Kelly received the backing of trade unions. By 1939, a significant number of Chicago's African American voters had migrated their support from the Republican Party to the Democratic Party. Kelly would receive at least half the African American vote. Additionally, many of those who supported or benefited from the New Deal policies of Democratic president Franklin Roosevelt supported Kelly's reelection. On the eve of the election, Kelly received a further boost when former United States District Attorney George E. Q. Johnson declared in a radio address that he considered Chicago to no longer be a capital of crime, arguing that the city now led the nation in crime prevention, largely crediting Kelly and the city's police commissioner for this.

===Results===
Kelly won the election by a decisive margin and with a record-setting vote total. The overall vote total in the election was record-setting as well.

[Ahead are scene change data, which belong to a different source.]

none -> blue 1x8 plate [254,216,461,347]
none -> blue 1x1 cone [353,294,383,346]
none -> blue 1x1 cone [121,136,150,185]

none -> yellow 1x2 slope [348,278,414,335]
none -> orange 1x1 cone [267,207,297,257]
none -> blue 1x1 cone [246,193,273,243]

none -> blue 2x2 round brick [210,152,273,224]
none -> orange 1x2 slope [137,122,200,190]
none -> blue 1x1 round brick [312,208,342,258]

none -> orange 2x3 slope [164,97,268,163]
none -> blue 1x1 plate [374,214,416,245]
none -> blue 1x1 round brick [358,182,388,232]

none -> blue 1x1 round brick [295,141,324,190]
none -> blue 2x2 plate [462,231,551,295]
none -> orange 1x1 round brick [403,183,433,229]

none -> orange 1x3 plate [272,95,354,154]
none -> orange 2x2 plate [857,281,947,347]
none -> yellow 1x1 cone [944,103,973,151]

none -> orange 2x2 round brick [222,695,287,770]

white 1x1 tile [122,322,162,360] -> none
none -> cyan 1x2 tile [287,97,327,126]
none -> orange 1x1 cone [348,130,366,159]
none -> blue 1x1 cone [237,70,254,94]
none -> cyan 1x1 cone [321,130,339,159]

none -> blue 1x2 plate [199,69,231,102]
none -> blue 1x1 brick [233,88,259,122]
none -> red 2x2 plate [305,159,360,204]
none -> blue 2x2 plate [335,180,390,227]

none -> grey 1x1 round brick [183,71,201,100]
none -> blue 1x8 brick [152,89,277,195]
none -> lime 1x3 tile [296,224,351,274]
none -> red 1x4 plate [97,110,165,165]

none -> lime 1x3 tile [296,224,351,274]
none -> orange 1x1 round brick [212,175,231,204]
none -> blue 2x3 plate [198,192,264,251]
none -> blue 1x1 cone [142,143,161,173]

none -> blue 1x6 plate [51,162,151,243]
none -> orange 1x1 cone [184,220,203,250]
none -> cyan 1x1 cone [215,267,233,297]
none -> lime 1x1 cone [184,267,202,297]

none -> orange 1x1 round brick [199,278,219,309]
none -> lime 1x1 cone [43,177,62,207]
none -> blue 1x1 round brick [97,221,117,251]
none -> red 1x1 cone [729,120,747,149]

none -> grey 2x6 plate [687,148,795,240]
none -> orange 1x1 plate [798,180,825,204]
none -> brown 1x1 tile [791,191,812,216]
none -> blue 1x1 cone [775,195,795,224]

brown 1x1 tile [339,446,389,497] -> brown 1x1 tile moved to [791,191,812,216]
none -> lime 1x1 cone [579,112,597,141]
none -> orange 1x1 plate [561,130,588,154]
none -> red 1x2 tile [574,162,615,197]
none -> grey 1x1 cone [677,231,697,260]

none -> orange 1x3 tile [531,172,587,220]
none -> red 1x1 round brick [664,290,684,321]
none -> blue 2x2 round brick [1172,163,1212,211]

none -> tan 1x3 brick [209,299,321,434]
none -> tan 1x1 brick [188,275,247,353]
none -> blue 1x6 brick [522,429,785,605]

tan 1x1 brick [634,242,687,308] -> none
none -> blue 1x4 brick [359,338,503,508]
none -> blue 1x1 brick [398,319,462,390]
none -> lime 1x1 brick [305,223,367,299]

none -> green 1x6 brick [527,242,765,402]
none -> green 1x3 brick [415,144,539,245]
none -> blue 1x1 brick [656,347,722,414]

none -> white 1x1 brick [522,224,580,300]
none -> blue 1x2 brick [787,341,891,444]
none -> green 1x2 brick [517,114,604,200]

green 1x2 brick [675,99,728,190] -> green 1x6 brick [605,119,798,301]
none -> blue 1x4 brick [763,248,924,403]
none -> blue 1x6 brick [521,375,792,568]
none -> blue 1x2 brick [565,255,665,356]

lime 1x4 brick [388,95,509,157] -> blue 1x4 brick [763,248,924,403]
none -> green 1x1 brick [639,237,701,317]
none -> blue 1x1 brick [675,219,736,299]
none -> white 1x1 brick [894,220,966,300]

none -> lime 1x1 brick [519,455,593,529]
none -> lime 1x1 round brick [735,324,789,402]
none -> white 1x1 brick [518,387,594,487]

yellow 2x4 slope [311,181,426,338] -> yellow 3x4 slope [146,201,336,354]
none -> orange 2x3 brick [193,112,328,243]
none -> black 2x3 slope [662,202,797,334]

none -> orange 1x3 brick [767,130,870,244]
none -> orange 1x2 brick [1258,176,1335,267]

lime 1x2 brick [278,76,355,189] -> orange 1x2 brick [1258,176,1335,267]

Mayor of Chicago 1939 election (General Election)
| Party |  | Candidate | Votes | % |
|---|---|---|---|---|
|  | Democratic | Edward J. Kelly (incumbent) | 822,469 | 56.12 |
|  | Republican | Dwight H. Green | 638,068 | 43.54 |
|  | Independent | Arthur P. Reilly | 4,921 | 0.34 |
| Turnout |  |  | 1,465,458 |  |

==Aftermath==
Both parties attempted to spin the narrative of the election result to their advantage. Democratic National Committee chairman James Farley declared that "As Illinois goes, so will the nation 1940." However Republicans tried to argue that Green's performance, the best by a Republican Chicago mayoral candidate in a decade, demonstrated that there was promise for Republicans to carry Illinois' 29 electoral votes in 1940. Green would go on to be elected Governor of Illinois the following year.